Collected data
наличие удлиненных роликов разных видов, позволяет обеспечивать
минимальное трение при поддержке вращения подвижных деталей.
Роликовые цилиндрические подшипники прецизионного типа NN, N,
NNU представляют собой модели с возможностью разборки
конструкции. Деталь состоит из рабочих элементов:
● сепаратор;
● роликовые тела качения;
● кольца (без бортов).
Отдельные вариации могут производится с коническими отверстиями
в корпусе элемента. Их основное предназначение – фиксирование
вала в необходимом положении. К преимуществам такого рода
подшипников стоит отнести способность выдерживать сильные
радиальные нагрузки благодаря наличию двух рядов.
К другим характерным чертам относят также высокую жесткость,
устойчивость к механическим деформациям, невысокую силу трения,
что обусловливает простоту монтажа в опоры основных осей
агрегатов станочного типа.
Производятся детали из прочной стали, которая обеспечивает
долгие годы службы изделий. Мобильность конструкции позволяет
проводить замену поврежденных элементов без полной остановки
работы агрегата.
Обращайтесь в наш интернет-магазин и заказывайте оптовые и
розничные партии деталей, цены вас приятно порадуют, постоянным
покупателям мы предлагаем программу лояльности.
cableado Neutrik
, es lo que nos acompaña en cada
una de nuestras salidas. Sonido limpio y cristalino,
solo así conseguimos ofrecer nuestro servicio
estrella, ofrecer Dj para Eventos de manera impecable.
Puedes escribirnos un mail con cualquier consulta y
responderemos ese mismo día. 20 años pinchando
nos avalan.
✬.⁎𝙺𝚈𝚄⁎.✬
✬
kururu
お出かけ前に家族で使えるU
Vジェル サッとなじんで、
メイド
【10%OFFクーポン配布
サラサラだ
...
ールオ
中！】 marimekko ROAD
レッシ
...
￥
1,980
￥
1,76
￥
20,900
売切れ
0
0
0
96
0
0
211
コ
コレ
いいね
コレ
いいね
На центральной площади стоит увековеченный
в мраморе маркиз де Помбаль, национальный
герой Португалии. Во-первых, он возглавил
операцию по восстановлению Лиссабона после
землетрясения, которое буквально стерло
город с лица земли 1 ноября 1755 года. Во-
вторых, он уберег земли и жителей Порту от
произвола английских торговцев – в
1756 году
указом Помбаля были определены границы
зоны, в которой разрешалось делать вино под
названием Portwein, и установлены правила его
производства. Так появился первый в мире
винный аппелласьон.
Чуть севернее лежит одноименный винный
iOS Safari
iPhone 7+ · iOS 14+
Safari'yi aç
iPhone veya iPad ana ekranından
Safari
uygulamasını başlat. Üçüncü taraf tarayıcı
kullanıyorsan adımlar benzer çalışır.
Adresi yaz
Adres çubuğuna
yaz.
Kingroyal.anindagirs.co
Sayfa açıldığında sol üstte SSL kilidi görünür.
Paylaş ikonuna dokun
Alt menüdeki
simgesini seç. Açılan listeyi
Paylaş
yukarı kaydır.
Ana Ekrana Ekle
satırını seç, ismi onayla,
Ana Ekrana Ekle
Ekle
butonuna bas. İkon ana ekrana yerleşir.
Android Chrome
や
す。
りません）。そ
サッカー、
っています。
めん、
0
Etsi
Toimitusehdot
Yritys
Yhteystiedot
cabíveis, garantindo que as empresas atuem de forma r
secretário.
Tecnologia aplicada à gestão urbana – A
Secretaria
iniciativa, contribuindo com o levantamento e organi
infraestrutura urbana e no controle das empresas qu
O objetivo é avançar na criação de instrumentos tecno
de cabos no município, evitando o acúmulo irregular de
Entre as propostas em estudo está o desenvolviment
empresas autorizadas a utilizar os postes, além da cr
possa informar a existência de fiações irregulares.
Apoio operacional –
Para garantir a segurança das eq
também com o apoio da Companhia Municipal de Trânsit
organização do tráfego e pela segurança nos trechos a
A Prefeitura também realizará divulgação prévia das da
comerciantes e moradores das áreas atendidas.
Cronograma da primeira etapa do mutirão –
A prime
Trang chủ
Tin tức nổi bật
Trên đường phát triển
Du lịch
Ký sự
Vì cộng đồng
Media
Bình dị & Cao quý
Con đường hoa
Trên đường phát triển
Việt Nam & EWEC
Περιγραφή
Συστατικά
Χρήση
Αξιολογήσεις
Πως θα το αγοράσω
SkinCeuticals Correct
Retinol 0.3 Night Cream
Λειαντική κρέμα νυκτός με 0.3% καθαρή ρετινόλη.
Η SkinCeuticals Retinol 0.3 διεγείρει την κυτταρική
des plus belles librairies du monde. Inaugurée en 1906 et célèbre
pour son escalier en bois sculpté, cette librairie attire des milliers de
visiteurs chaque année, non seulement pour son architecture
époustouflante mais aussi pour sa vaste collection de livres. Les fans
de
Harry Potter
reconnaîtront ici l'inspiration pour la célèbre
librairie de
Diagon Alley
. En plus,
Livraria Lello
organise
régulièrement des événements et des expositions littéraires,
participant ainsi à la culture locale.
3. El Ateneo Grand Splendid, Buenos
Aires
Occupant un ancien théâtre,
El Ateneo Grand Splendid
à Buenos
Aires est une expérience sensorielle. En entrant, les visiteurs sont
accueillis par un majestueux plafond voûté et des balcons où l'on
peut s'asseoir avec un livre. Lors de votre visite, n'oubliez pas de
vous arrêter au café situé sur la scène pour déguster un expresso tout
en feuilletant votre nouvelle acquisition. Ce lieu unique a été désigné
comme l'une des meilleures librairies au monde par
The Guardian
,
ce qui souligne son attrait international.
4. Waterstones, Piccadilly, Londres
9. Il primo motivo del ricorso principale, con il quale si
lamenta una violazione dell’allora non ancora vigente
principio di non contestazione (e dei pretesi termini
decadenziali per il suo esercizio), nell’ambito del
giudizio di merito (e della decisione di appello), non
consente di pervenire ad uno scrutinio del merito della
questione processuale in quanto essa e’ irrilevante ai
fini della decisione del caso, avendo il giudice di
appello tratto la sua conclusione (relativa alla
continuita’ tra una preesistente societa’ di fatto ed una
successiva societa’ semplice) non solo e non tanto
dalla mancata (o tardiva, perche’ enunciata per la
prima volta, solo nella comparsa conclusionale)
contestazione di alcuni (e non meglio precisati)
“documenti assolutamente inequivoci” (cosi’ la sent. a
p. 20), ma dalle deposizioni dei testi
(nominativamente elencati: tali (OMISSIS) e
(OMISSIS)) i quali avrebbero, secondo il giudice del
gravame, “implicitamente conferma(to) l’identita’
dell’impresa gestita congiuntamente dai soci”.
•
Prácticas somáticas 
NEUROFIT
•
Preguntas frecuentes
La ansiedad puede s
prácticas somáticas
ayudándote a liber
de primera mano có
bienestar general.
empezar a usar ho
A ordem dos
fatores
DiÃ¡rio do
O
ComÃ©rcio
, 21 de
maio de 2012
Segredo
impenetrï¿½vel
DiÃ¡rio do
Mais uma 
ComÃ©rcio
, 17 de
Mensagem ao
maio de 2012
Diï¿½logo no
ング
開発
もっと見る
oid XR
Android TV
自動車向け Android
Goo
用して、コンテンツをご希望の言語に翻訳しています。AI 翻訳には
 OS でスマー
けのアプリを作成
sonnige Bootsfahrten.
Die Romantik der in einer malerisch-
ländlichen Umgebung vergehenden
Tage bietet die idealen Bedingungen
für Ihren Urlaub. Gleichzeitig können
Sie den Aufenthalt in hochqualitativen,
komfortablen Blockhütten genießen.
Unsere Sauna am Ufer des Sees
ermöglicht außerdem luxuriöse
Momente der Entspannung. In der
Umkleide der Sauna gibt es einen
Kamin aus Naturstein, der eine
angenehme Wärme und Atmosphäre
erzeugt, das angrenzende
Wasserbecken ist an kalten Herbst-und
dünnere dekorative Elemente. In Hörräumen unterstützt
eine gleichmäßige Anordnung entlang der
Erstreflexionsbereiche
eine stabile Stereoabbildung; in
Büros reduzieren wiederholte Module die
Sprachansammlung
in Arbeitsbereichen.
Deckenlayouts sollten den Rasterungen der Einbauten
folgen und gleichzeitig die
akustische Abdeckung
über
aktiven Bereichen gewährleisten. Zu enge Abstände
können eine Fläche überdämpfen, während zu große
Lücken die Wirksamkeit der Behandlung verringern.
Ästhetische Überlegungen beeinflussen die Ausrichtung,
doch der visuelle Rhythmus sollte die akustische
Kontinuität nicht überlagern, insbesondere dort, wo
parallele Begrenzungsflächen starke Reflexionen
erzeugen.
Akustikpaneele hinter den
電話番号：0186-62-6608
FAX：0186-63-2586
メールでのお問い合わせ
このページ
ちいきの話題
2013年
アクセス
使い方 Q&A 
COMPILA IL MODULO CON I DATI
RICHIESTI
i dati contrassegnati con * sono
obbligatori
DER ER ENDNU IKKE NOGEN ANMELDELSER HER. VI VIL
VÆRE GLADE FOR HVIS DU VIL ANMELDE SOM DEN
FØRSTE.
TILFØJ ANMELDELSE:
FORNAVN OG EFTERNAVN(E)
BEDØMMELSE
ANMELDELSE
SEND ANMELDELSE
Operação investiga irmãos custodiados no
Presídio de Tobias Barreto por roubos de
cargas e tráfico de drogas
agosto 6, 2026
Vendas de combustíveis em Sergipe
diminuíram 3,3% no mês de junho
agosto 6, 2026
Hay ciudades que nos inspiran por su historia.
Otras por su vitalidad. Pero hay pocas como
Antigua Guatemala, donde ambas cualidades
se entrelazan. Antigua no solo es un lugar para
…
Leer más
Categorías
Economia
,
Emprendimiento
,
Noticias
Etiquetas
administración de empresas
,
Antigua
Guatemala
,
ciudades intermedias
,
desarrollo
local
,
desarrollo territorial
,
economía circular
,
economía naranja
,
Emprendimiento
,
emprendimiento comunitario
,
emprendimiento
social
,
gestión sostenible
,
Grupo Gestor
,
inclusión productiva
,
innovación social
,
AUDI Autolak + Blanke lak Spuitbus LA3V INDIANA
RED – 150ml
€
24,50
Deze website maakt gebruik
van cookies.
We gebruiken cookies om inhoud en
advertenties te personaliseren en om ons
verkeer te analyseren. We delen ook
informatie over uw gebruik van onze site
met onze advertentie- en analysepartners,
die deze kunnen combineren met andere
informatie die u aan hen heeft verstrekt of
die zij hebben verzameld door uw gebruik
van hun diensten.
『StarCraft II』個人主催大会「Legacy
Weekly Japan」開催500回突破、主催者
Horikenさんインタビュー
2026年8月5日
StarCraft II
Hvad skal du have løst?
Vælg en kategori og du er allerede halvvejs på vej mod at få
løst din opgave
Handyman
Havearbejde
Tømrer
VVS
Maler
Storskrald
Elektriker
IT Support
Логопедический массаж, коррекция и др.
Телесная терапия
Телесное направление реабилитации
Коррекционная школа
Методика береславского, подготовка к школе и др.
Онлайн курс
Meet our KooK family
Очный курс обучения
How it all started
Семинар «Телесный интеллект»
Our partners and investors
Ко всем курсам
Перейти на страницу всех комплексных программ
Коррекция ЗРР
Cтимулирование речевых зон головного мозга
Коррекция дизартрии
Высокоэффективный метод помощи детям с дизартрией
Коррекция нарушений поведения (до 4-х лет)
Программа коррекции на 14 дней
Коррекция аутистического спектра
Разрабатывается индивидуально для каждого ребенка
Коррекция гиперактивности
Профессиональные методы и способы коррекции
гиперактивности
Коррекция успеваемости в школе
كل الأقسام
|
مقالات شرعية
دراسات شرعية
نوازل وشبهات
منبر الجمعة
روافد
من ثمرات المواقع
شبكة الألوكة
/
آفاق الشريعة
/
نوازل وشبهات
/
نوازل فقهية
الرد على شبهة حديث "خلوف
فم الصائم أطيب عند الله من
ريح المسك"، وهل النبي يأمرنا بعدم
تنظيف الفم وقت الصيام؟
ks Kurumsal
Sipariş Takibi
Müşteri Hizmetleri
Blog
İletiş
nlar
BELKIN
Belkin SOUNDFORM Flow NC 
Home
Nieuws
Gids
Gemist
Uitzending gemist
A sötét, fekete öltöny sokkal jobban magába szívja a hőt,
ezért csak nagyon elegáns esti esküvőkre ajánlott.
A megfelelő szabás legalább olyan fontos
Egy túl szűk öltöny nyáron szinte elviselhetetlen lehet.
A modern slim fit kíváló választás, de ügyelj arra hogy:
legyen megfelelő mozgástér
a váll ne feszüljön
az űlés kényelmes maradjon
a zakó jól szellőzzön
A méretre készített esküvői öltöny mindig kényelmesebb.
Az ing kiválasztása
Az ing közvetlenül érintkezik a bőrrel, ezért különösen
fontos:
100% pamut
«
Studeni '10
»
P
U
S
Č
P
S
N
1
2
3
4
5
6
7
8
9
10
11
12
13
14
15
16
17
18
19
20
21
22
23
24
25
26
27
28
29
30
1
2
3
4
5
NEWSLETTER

Activity -
Reproduce everything from the start of the entries down to the line containing "Обращайтесь в наш", including that line.

Answer box -
наличие удлиненных роликов разных видов, позволяет обеспечивать
минимальное трение при поддержке вращения подвижных деталей.
Роликовые цилиндрические подшипники прецизионного типа NN, N,
NNU представляют собой модели с возможностью разборки
конструкции. Деталь состоит из рабочих элементов:
● сепаратор;
● роликовые тела качения;
● кольца (без бортов).
Отдельные вариации могут производится с коническими отверстиями
в корпусе элемента. Их основное предназначение – фиксирование
вала в необходимом положении. К преимуществам такого рода
подшипников стоит отнести способность выдерживать сильные
радиальные нагрузки благодаря наличию двух рядов.
К другим характерным чертам относят также высокую жесткость,
устойчивость к механическим деформациям, невысокую силу трения,
что обусловливает простоту монтажа в опоры основных осей
агрегатов станочного типа.
Производятся детали из прочной стали, которая обеспечивает
долгие годы службы изделий. Мобильность конструкции позволяет
проводить замену поврежденных элементов без полной остановки
работы агрегата.
Обращайтесь в наш интернет-магазин и заказывайте оптовые и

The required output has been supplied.